*GOAL OF THE EXERCISE*
Scan the entries for lines containing the string "level". Reply with how many there are, and nothing else.

*DATA EXCERPTS*
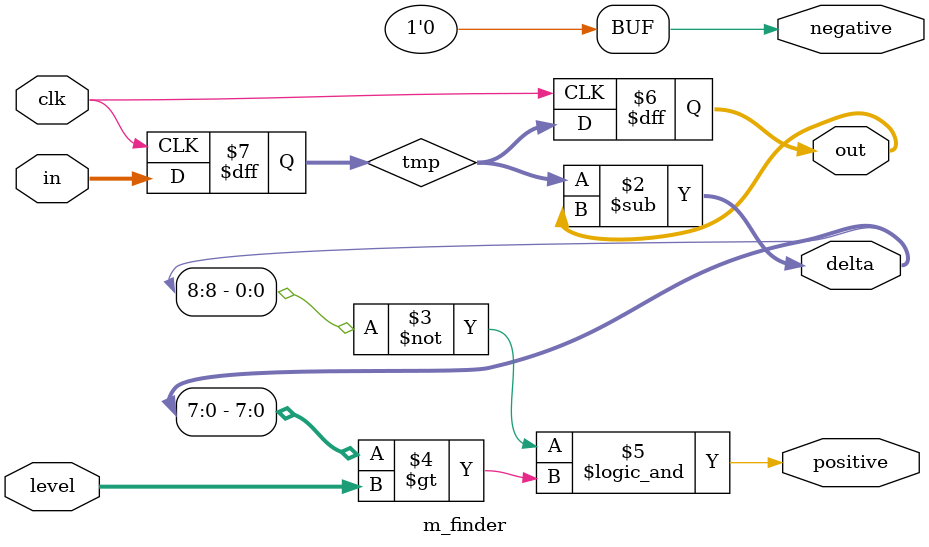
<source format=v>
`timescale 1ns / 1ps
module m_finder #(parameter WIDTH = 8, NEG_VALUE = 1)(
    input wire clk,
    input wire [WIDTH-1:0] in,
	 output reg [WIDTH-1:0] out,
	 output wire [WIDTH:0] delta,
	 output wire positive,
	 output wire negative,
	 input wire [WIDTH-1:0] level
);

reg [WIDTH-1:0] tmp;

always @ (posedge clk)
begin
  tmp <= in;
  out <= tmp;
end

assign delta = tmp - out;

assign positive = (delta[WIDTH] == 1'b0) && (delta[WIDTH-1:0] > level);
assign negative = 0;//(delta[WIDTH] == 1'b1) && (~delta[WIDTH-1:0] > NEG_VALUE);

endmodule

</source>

--

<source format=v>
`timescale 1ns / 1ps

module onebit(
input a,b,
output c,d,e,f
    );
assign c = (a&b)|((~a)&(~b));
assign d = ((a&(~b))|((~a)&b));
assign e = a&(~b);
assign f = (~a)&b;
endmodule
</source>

*WRITTEN ANSWER*
2